WHAT NEEDS TO BE DONE: Please transcribe, exactly and only, the lines of the records below from the one holding "camera: 85 degrees left, 0 degrees up" to the very end.

(Before-and-after object listings)
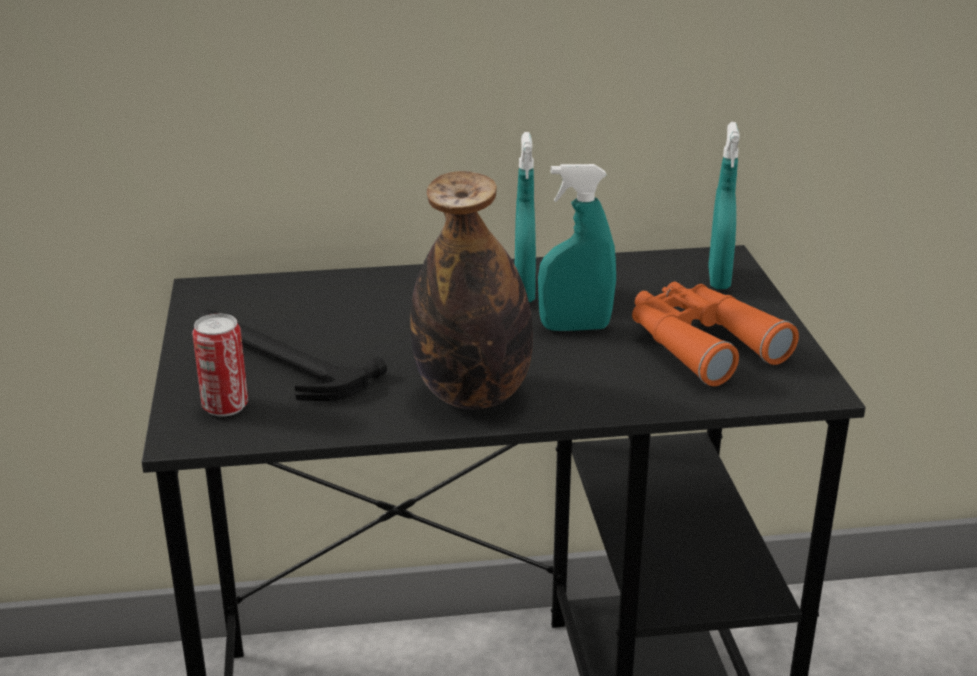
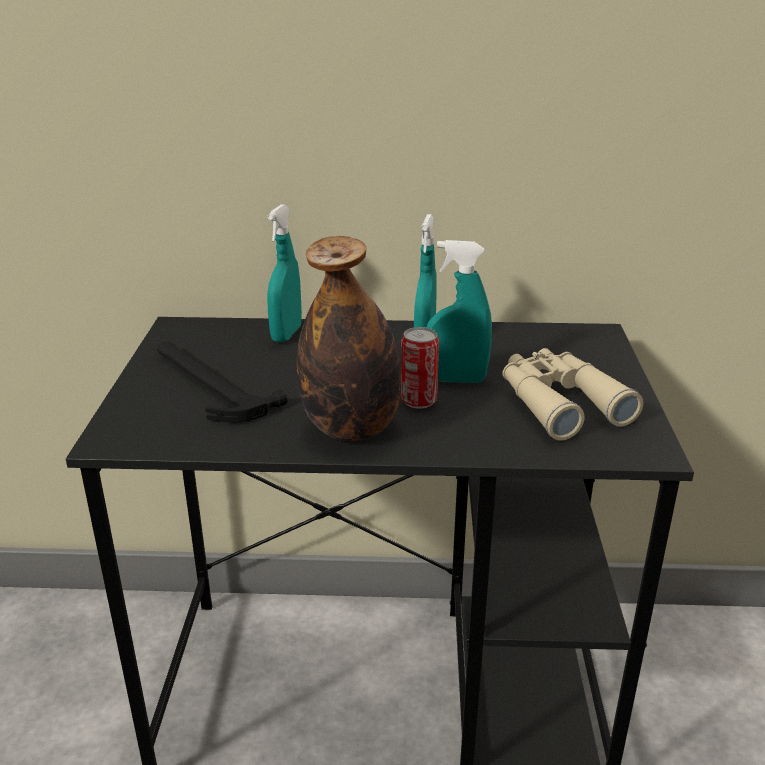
camera: 10 degrees right, 0 degrees up
can [192,314,248,417] -> can moved to [401,327,439,409]
orange binoculars [632,282,799,386] -> beige binoculars [502,348,643,441]
turquoise spray bottle [708,122,740,289] -> turquoise spray bottle moved to [267,204,302,342]

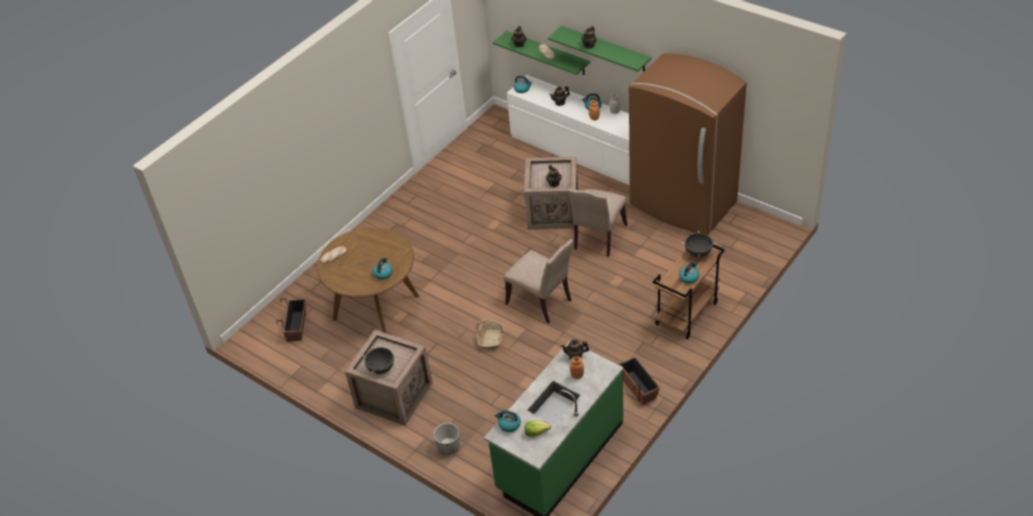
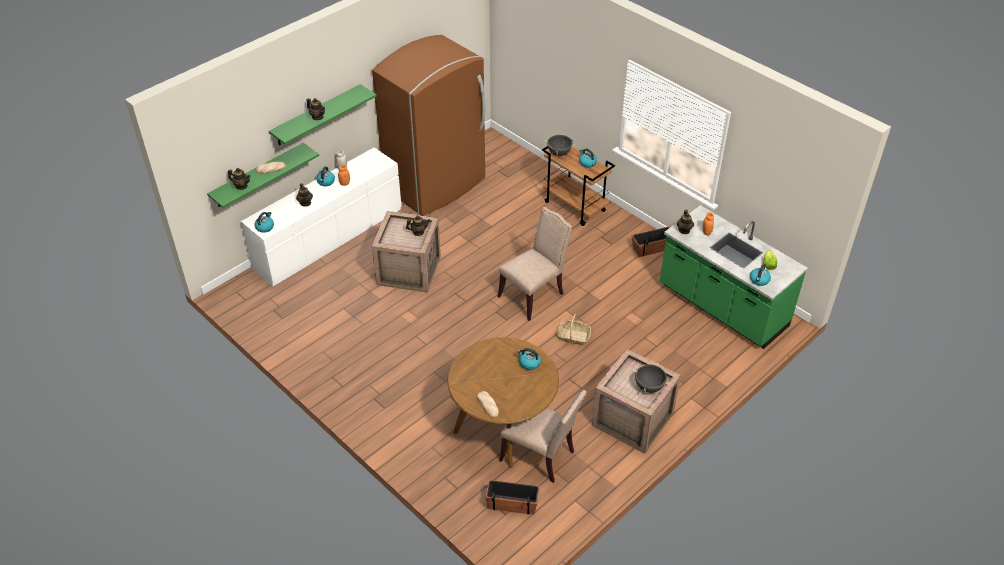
camera: 85 degrees left, 0 degrees up
planter [433,423,460,454] -> none
beige chair [568,189,628,257] -> beige chair moved to [499,390,587,483]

YOUR SOLUTION:
camera: 85 degrees left, 0 degrees up
planter [433,423,460,454] -> none
beige chair [568,189,628,257] -> beige chair moved to [499,390,587,483]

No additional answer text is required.